Лорд Винтер получил чрезвычайно убедительные доказательства отсутствия родства между его братом и этим сыном миледи. Тем не менее, поскольку он опрометчиво пообещал Миледи позаботиться о её сыне, он решил, что сохранит за Мордаунтом право наследования состояния Миледи, унаследованного ей, в свою очередь, незаконно от своего супруга маркиза (поскольку незаконность такого брака можно было бы легко установить по брачным документам, сохранившимся у Атоса только лишь по той причине, что он не озаботился их уничтожить, поскольку в большей степени был озабочен уничтожением Миледи и самого себя). Наследование ей состояния маркиза де Бренвилье было незаконным ещё и по той причине, что на основании расследования, осуществлённого лордом Винтером, было установлено и доказано, что сама же Миледи и отправила на тот свет своего второго мужа, а в таких случаях, разумеется, убийца не может наследовать покойному. Осознавая, несправедливость и необоснованность такого благодеяния в отношении сына Миледи, лорд Винтер всё же его осуществил, предприняв необходимые действия для установления над ним опекунства, нанял этому ребёнку кормилицу, воспитателя и гувернёра. Таким образом, он предпринял всё для того, чтобы это незаконнорожденное дитя, прижитое его невесткой от безродного авантюриста, росло и воспитывалось так, как надлежало бы расти и воспитываться законному сыну английского дворянина. Последующие события показали, насколько ошибочным было это решение, но я полагаю, что даже если бы лорд Винтер знал, что его доброта будет оплачена чёрной неблагодарностью, что он растит своего будущего убийцу, он, тем не менее, сделал бы для Мордаунта всё то же самое, что он сделал, поскольку для лорда Винтера исполнение обещания было обязанностью, уклонение от которой недопустимо.

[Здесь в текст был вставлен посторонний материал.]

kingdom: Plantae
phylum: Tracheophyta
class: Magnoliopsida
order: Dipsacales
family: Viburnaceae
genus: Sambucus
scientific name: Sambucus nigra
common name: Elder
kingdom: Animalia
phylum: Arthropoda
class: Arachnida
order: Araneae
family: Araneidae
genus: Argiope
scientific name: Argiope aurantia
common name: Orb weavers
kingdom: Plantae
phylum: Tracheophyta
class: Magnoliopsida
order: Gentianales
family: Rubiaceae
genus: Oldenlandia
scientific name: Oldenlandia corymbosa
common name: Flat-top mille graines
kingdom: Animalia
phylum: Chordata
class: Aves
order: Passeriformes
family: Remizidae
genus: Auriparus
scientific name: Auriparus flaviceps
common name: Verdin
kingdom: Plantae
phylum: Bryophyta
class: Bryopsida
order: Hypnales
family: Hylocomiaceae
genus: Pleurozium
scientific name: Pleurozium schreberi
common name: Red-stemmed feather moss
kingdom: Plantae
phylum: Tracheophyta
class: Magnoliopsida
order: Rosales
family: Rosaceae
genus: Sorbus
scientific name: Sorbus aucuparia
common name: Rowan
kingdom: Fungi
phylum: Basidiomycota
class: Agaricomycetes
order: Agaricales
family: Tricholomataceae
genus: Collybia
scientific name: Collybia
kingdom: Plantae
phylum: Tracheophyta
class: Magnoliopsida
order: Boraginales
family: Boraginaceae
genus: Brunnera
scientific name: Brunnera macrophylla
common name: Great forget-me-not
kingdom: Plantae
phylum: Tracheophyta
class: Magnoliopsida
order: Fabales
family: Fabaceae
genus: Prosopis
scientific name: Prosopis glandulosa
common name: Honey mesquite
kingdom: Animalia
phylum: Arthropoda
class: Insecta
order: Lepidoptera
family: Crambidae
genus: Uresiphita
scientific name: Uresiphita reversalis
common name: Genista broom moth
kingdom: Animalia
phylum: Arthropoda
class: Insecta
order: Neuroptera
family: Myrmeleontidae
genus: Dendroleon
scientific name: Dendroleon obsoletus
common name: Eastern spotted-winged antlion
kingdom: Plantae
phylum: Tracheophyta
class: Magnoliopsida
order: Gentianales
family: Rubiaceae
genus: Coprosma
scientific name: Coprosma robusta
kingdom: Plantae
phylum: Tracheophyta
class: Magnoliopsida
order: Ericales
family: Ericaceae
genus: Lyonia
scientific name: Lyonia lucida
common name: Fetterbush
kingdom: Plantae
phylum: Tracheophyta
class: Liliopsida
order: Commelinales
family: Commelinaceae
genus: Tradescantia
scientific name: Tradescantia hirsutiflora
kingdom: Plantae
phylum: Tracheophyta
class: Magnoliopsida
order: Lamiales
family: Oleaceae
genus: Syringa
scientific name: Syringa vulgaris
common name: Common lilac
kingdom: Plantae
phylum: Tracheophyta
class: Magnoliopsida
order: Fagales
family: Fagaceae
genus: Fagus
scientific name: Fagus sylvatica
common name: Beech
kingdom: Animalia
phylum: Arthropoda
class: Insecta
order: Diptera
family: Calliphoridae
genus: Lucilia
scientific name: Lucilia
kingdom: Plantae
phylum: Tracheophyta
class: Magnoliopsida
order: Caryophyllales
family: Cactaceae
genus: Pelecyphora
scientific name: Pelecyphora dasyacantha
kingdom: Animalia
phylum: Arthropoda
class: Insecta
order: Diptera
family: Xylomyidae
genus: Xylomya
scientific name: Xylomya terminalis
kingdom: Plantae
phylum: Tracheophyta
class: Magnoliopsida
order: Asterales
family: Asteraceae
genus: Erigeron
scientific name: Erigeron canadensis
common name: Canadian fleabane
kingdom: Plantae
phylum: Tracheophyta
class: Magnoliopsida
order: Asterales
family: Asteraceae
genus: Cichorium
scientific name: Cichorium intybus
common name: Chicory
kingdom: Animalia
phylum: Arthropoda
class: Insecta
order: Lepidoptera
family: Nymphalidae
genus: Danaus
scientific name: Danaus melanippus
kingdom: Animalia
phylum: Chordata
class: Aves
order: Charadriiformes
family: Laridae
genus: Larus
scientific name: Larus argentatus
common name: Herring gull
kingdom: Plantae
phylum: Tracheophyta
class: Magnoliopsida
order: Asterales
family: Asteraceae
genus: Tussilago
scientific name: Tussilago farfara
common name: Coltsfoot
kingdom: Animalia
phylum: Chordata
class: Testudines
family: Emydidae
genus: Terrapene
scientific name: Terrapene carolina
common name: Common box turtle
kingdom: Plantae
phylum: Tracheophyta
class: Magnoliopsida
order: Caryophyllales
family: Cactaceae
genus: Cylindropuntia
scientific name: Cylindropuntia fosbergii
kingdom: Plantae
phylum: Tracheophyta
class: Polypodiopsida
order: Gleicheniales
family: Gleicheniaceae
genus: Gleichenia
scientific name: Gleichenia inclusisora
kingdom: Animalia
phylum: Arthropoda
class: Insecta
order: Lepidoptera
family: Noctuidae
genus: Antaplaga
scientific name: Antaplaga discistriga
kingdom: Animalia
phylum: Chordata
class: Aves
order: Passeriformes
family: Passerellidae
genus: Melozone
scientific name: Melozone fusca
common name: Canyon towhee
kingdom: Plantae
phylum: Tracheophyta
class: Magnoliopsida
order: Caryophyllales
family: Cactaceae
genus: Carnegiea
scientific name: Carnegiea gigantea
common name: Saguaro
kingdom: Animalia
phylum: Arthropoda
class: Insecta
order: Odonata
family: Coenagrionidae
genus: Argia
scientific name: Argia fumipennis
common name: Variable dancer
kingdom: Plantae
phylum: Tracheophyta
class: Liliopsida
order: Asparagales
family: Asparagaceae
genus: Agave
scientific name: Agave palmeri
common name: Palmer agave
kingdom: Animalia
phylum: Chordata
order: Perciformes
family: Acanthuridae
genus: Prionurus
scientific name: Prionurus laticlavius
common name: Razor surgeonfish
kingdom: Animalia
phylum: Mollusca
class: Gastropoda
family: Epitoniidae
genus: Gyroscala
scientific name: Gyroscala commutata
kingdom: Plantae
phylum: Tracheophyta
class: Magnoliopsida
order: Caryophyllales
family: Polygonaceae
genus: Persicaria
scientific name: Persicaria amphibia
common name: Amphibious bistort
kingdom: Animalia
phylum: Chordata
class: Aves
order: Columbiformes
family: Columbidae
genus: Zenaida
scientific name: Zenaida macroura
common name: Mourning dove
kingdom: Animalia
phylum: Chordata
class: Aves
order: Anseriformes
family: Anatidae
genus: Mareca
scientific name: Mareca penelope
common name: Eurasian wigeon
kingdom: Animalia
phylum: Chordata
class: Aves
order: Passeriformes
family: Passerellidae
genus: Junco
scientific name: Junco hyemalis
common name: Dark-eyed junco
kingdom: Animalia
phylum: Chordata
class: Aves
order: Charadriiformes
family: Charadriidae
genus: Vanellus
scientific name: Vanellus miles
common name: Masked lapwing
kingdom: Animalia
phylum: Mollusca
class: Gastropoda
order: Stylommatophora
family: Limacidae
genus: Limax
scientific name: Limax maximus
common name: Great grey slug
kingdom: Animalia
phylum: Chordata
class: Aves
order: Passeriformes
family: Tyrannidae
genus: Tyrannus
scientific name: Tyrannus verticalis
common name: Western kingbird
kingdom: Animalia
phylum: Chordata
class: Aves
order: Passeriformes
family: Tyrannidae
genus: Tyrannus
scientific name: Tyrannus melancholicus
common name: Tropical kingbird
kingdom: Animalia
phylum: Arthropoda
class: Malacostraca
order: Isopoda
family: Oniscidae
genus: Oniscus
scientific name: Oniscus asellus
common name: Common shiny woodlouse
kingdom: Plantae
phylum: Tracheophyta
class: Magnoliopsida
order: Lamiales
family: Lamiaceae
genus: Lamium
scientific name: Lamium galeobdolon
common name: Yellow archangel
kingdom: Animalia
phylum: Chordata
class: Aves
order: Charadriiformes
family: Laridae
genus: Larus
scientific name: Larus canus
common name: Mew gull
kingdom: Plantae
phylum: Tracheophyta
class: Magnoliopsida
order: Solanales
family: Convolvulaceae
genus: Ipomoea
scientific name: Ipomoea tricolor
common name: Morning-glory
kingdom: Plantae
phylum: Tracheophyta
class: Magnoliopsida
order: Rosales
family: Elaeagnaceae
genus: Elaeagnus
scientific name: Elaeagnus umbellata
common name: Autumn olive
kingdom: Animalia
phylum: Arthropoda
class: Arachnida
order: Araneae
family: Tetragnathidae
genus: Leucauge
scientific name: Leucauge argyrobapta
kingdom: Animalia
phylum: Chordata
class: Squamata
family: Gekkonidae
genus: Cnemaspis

Я должен ещё в нескольких словах охарактеризовать время, о котором повествовала эта книга. В июне 1627 года, если не ошибаюсь, двадцать второго числа, были казнены за участие в дуэли граф де Бутвиль-Монморанси и его секундант граф де Шапелль за то, что они двенадцатого мая того же года устроили на Королевской площади поединок с маркизом де Бёвроном и маркизом де Бюсси д’Амбуазом. Маркиз де Бюсси д’Амбуаз был на этой дуэли убит, а маркиз де Бёврон сбежал в Италию, скрываясь от наказания за дуэль. Это со всей очевидностью доказывает, что участие в дуэли было делом крайне опасным даже для тех, кто прекрасно владел шпагой, ведь и победителей лишали жизни. Тем самым кардиналу Ришельё удалось добиться поставленной цели стычки между дворянами ещё происходили, но тайком, в отдалённых местах, без лишних свидетелей, а главное, что победителям доставался уже отнюдь не почёт лихого вояки, а позор преступника и позорная смерть, впрочем, как и побеждённым, если они оставались живы.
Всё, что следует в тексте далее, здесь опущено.